Funannotate (according to log files) uses AUGUSTUS, CodingQuarry, GeneMark-ES, GlimmerHMM and SNAP as main gene model predictors. Note that this is more than used by Braker2, which mainly uses AUGUSTUS and GeneMark. This may be a reason why the Funannotate prediction pipeline seems to do better than Braker2 for Ergobibamus.
Each program uses a different source for training its algorithms.
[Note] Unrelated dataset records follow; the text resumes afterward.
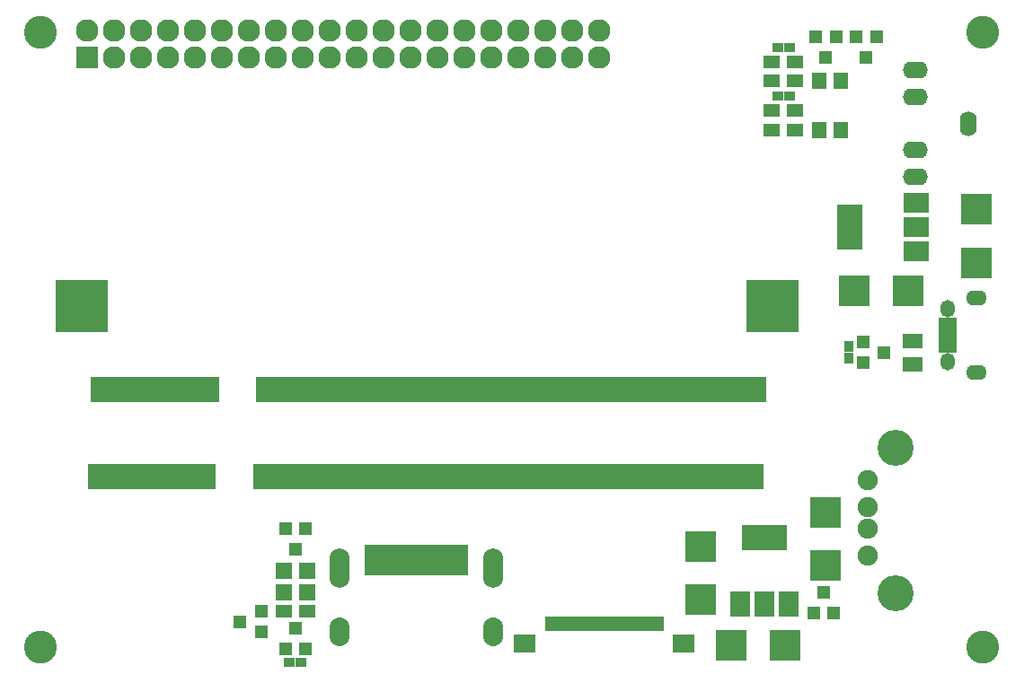
<source format=gts>
G04 #@! TF.FileFunction,Soldermask,Top*
%FSLAX46Y46*%
G04 Gerber Fmt 4.6, Leading zero omitted, Abs format (unit mm)*
G04 Created by KiCad (PCBNEW 4.0.5+dfsg1-4) date Sun Dec 23 19:03:49 2018*
%MOMM*%
%LPD*%
G01*
G04 APERTURE LIST*
%ADD10C,0.100000*%
%ADD11R,2.950000X2.900000*%
%ADD12R,2.900000X2.950000*%
%ADD13R,1.600000X1.600000*%
%ADD14R,1.200000X1.300000*%
%ADD15R,1.750000X0.800000*%
%ADD16O,1.350000X1.650000*%
%ADD17O,1.950000X1.400000*%
%ADD18C,1.900000*%
%ADD19C,3.400000*%
%ADD20R,0.700000X1.400000*%
%ADD21R,2.050000X1.700000*%
%ADD22R,1.300000X1.200000*%
%ADD23R,1.600000X1.300000*%
%ADD24R,4.200000X2.400000*%
%ADD25R,1.900000X2.400000*%
%ADD26R,2.400000X4.200000*%
%ADD27R,2.400000X1.900000*%
%ADD28R,0.700000X3.000000*%
%ADD29O,1.900000X3.700000*%
%ADD30O,1.900000X2.700000*%
%ADD31R,1.000000X0.900000*%
%ADD32R,1.900000X1.400000*%
%ADD33C,3.100000*%
%ADD34R,2.127200X2.127200*%
%ADD35O,2.127200X2.127200*%
%ADD36R,1.400000X1.650000*%
%ADD37O,1.600000X2.350000*%
%ADD38O,2.350000X1.600000*%
%ADD39R,0.750000X2.400000*%
%ADD40R,4.900000X5.000000*%
%ADD41R,0.900000X1.000000*%
G04 APERTURE END LIST*
D10*
D11*
X159925000Y-104000000D03*
X154875000Y-104000000D03*
D12*
X152000000Y-99725000D03*
X152000000Y-94675000D03*
X178000000Y-62875000D03*
X178000000Y-67925000D03*
D11*
X166475000Y-70600000D03*
X171525000Y-70600000D03*
D12*
X163800000Y-96525000D03*
X163800000Y-91475000D03*
D13*
X114900000Y-97000000D03*
X112700000Y-97000000D03*
D14*
X162650000Y-101000000D03*
X164550000Y-101000000D03*
X163600000Y-99000000D03*
X112850000Y-104400000D03*
X114750000Y-104400000D03*
X113800000Y-102400000D03*
D15*
X175250000Y-76100000D03*
X175250000Y-75450000D03*
X175250000Y-74800000D03*
X175250000Y-74150000D03*
X175250000Y-73500000D03*
D16*
X175250000Y-77300000D03*
X175250000Y-72300000D03*
D17*
X177950000Y-78300000D03*
X177950000Y-71300000D03*
D18*
X167700000Y-88490000D03*
X167700000Y-91030000D03*
X167700000Y-93060000D03*
X167700000Y-95600000D03*
D19*
X170370000Y-85440000D03*
X170370000Y-99160000D03*
D20*
X137650000Y-102000000D03*
X138150000Y-102000000D03*
X138650000Y-102000000D03*
X139150000Y-102000000D03*
X139650000Y-102000000D03*
X140150000Y-102000000D03*
X140650000Y-102000000D03*
X141150000Y-102000000D03*
X141650000Y-102000000D03*
X142150000Y-102000000D03*
X142650000Y-102000000D03*
X143150000Y-102000000D03*
X143650000Y-102000000D03*
X144150000Y-102000000D03*
X144650000Y-102000000D03*
X145150000Y-102000000D03*
X145650000Y-102000000D03*
X146150000Y-102000000D03*
X146650000Y-102000000D03*
X147150000Y-102000000D03*
X147650000Y-102000000D03*
X148150000Y-102000000D03*
D21*
X135375000Y-103900000D03*
X150425000Y-103900000D03*
D14*
X114750000Y-93000000D03*
X112850000Y-93000000D03*
X113800000Y-95000000D03*
D22*
X167300000Y-75450000D03*
X167300000Y-77350000D03*
X169300000Y-76400000D03*
X110600000Y-102750000D03*
X110600000Y-100850000D03*
X108600000Y-101800000D03*
D23*
X114900000Y-100800000D03*
X112700000Y-100800000D03*
D24*
X158000000Y-93850000D03*
D25*
X158000000Y-100150000D03*
X160300000Y-100150000D03*
X155700000Y-100150000D03*
D26*
X166050000Y-64600000D03*
D27*
X172350000Y-64600000D03*
X172350000Y-62300000D03*
X172350000Y-66900000D03*
D28*
X129700000Y-96000000D03*
X129200000Y-96000000D03*
X128700000Y-96000000D03*
X128200000Y-96000000D03*
X127700000Y-96000000D03*
X127200000Y-96000000D03*
X126700000Y-96000000D03*
X126200000Y-96000000D03*
X125700000Y-96000000D03*
X125200000Y-96000000D03*
X124700000Y-96000000D03*
X124200000Y-96000000D03*
X123700000Y-96000000D03*
X123200000Y-96000000D03*
X122700000Y-96000000D03*
X122200000Y-96000000D03*
X121700000Y-96000000D03*
X121200000Y-96000000D03*
X120700000Y-96000000D03*
D29*
X117950000Y-96760000D03*
X132450000Y-96760000D03*
D30*
X117950000Y-102720000D03*
X132450000Y-102720000D03*
D31*
X114350000Y-105600000D03*
X113250000Y-105600000D03*
D32*
X172000000Y-75300000D03*
X172000000Y-77500000D03*
D33*
X89800000Y-104200000D03*
X178600000Y-104200000D03*
X178600000Y-46200000D03*
X89800000Y-46200000D03*
D34*
X94200000Y-48600000D03*
D35*
X94200000Y-46060000D03*
X96740000Y-48600000D03*
X96740000Y-46060000D03*
X99280000Y-48600000D03*
X99280000Y-46060000D03*
X101820000Y-48600000D03*
X101820000Y-46060000D03*
X104360000Y-48600000D03*
X104360000Y-46060000D03*
X106900000Y-48600000D03*
X106900000Y-46060000D03*
X109440000Y-48600000D03*
X109440000Y-46060000D03*
X111980000Y-48600000D03*
X111980000Y-46060000D03*
X114520000Y-48600000D03*
X114520000Y-46060000D03*
X117060000Y-48600000D03*
X117060000Y-46060000D03*
X119600000Y-48600000D03*
X119600000Y-46060000D03*
X122140000Y-48600000D03*
X122140000Y-46060000D03*
X124680000Y-48600000D03*
X124680000Y-46060000D03*
X127220000Y-48600000D03*
X127220000Y-46060000D03*
X129760000Y-48600000D03*
X129760000Y-46060000D03*
X132300000Y-48600000D03*
X132300000Y-46060000D03*
X134840000Y-48600000D03*
X134840000Y-46060000D03*
X137380000Y-48600000D03*
X137380000Y-46060000D03*
X139920000Y-48600000D03*
X139920000Y-46060000D03*
X142460000Y-48600000D03*
X142460000Y-46060000D03*
D13*
X114900000Y-99000000D03*
X112700000Y-99000000D03*
D36*
X163200000Y-50800000D03*
X165200000Y-50800000D03*
X163200000Y-55400000D03*
X165200000Y-55400000D03*
D31*
X160350000Y-52200000D03*
X159250000Y-52200000D03*
X160350000Y-47600000D03*
X159250000Y-47600000D03*
D14*
X168550000Y-46600000D03*
X166650000Y-46600000D03*
X167600000Y-48600000D03*
X164750000Y-46600000D03*
X162850000Y-46600000D03*
X163800000Y-48600000D03*
D23*
X160900000Y-53600000D03*
X158700000Y-53600000D03*
X160900000Y-49000000D03*
X158700000Y-49000000D03*
X158700000Y-50800000D03*
X160900000Y-50800000D03*
X158700000Y-55400000D03*
X160900000Y-55400000D03*
D37*
X177200000Y-54800000D03*
D38*
X172200000Y-57300000D03*
X172200000Y-59800000D03*
X172200000Y-52300000D03*
X172200000Y-49800000D03*
D39*
X110150000Y-88100000D03*
X94550000Y-88100000D03*
D40*
X93650000Y-72000000D03*
X158750000Y-72000000D03*
D39*
X94850000Y-79900001D03*
X95150000Y-88100000D03*
X95450000Y-79900001D03*
X95750000Y-88100000D03*
X96050000Y-79900001D03*
X96350000Y-88100000D03*
X96650000Y-79900001D03*
X96950000Y-88100000D03*
X97250000Y-79900001D03*
X97550000Y-88100000D03*
X97850000Y-79900001D03*
X98150000Y-88100000D03*
X98450000Y-79900001D03*
X98750000Y-88100000D03*
X99050000Y-79900001D03*
X99350000Y-88100000D03*
X99650000Y-79900001D03*
X99950000Y-88100000D03*
X100250000Y-79900001D03*
X100550000Y-88100000D03*
X100850000Y-79900001D03*
X101150000Y-88100000D03*
X101450000Y-79900001D03*
X101750000Y-88100000D03*
X102050000Y-79900001D03*
X102350000Y-88100000D03*
X102650000Y-79900001D03*
X102950000Y-88100000D03*
X103250000Y-79900001D03*
X103550000Y-88100000D03*
X103850000Y-79900001D03*
X104150000Y-88100000D03*
X104450000Y-79900001D03*
X104750000Y-88100000D03*
X105050000Y-79900001D03*
X105350000Y-88100000D03*
X105650000Y-79900001D03*
X105950000Y-88100000D03*
X106250000Y-79900001D03*
X110450000Y-79900001D03*
X110750000Y-88100000D03*
X111050000Y-79900001D03*
X111350000Y-88100000D03*
X111650000Y-79900001D03*
X111950000Y-88100000D03*
X112250000Y-79900001D03*
X112550000Y-88100000D03*
X112850000Y-79900001D03*
X113150000Y-88100000D03*
X113450000Y-79900001D03*
X113750000Y-88100000D03*
X114050000Y-79900001D03*
X114350000Y-88100000D03*
X114650000Y-79900001D03*
X114950000Y-88100000D03*
X115250000Y-79900001D03*
X115550000Y-88100000D03*
X115850000Y-79900001D03*
X116150000Y-88100000D03*
X116450000Y-79900001D03*
X116750000Y-88100000D03*
X117050000Y-79900001D03*
X117350000Y-88100000D03*
X117650000Y-79900001D03*
X117950000Y-88100000D03*
X118250000Y-79900001D03*
X118550000Y-88100000D03*
X118850000Y-79900001D03*
X119150000Y-88100000D03*
X119450000Y-79900001D03*
X119750000Y-88100000D03*
X120050000Y-79900001D03*
X120350000Y-88100000D03*
X120650000Y-79900001D03*
X120950000Y-88100000D03*
X121250000Y-79900001D03*
X121550000Y-88100000D03*
X121850000Y-79900001D03*
X122150000Y-88100000D03*
X122450000Y-79900001D03*
X122750000Y-88100000D03*
X123050000Y-79900001D03*
X123350000Y-88100000D03*
X123650000Y-79900001D03*
X123950000Y-88100000D03*
X124250000Y-79900001D03*
X124550000Y-88100000D03*
X124850000Y-79900001D03*
X125150000Y-88100000D03*
X125450000Y-79900001D03*
X125750000Y-88100000D03*
X126050000Y-79900001D03*
X126350000Y-88100000D03*
X126650000Y-79900001D03*
X126950000Y-88100000D03*
X127250000Y-79900001D03*
X127550000Y-88100000D03*
X127850000Y-79900001D03*
X128150000Y-88100000D03*
X128450000Y-79900001D03*
X128750000Y-88100000D03*
X129050000Y-79900001D03*
X129350000Y-88100000D03*
X129650000Y-79900001D03*
X129950000Y-88100000D03*
X130250000Y-79900001D03*
X130550000Y-88100000D03*
X130850000Y-79900001D03*
X131150000Y-88100000D03*
X131450000Y-79900001D03*
X131750000Y-88100000D03*
X132050000Y-79900001D03*
X132350000Y-88100000D03*
X132650000Y-79900001D03*
X132950000Y-88100000D03*
X133250000Y-79900001D03*
X133550000Y-88100000D03*
X133850000Y-79900001D03*
X134150000Y-88100000D03*
X134450000Y-79900001D03*
X134750000Y-88100000D03*
X135050000Y-79900001D03*
X135350000Y-88100000D03*
X135650000Y-79900001D03*
X135950000Y-88100000D03*
X136250000Y-79900001D03*
X136550000Y-88100000D03*
X136850000Y-79900001D03*
X137150000Y-88100000D03*
X137450000Y-79900001D03*
X137750000Y-88100000D03*
X138050000Y-79900001D03*
X138350000Y-88100000D03*
X138650000Y-79900001D03*
X138950000Y-88100000D03*
X139250000Y-79900001D03*
X139550000Y-88100000D03*
X139850000Y-79900001D03*
X140150000Y-88100000D03*
X140450000Y-79900001D03*
X140750000Y-88100000D03*
X141050000Y-79900001D03*
X141350000Y-88100000D03*
X141650000Y-79900001D03*
X141950000Y-88100000D03*
X142250000Y-79900001D03*
X142550000Y-88100000D03*
X142850000Y-79900001D03*
X143150000Y-88100000D03*
X143450000Y-79900001D03*
X143750000Y-88100000D03*
X144050000Y-79900001D03*
X144350000Y-88100000D03*
X144650000Y-79900001D03*
X144950000Y-88100000D03*
X145250000Y-79900001D03*
X145550000Y-88100000D03*
X145850000Y-79900001D03*
X146150000Y-88100000D03*
X146450000Y-79900001D03*
X146750000Y-88100000D03*
X147050000Y-79900001D03*
X147350000Y-88100000D03*
X147650000Y-79900001D03*
X147950000Y-88100000D03*
X148250000Y-79900001D03*
X148550000Y-88100000D03*
X148850000Y-79900001D03*
X149150000Y-88100000D03*
X149450000Y-79900001D03*
X149750000Y-88100000D03*
X150050000Y-79900001D03*
X150350000Y-88100000D03*
X150650000Y-79900001D03*
X150950000Y-88100000D03*
X151250000Y-79900001D03*
X151550000Y-88100000D03*
X151850000Y-79900001D03*
X152150000Y-88100000D03*
X152450000Y-79900001D03*
X152750000Y-88100000D03*
X153050000Y-79900001D03*
X153350000Y-88100000D03*
X153650000Y-79900001D03*
X153950000Y-88100000D03*
X154250000Y-79900001D03*
X154550000Y-88100000D03*
X154850000Y-79900001D03*
X155150000Y-88100000D03*
X155450000Y-79900001D03*
X155750000Y-88100000D03*
X156050000Y-79900001D03*
X156350000Y-88100000D03*
X156650000Y-79900001D03*
X156950000Y-88100000D03*
X157250000Y-79900001D03*
X157550000Y-88100000D03*
X157850000Y-79900001D03*
D41*
X166000000Y-76950000D03*
X166000000Y-75850000D03*
M02*

</source>
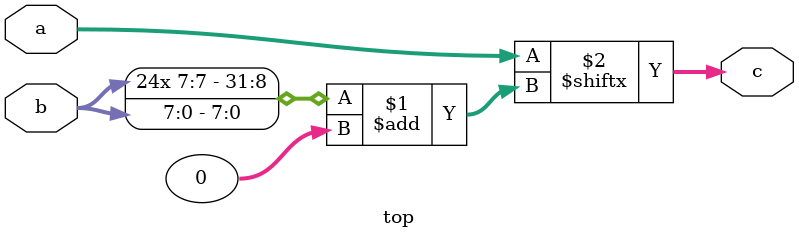
<source format=v>
module top(a, b, c);
  input [7:0] a;
  input [7:0] b;
  output [7:0] c;

  assign c = a[$signed(b) +: 8];
endmodule

</source>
Each of these have been generated in the previous step.
| Algorithm | Training-Method |
|---|---|
| AUGUSTUS | PASA transcript-to-genome alignments |
| CodingQuarry | RNAseq-vs-genome sorted BAM file and/or StringTie alignments |
| GeneMark-ES | self-training |
| GlimmerHMM | PASA transcript-to-genome alignments |
| SNAP | PASA transcript-to-genome alignments |
As with Braker2 pipeline, funannotate uses the EVidenceModeler (EVM) to compile the best overall gene models from the above set of gene predictions. For Ergobibamus the weights looked something like this:
Source Weight Count Augustus 1 4462 Augustus HiQ 2 660 CodingQuarry 2 6325 GeneMark 1 5433 GlimmerHMM 1 5830 pasa 6 6470 snap 1 3924 Total - 33104
In some of the final steps, funannotate calls upon tRNAscan (I'm guessing the SE version) to predict tRNA genes. Then at the very end, if you have specified it to, it can create GenBank format-compliant files for you to submit to GenBank. Awesome!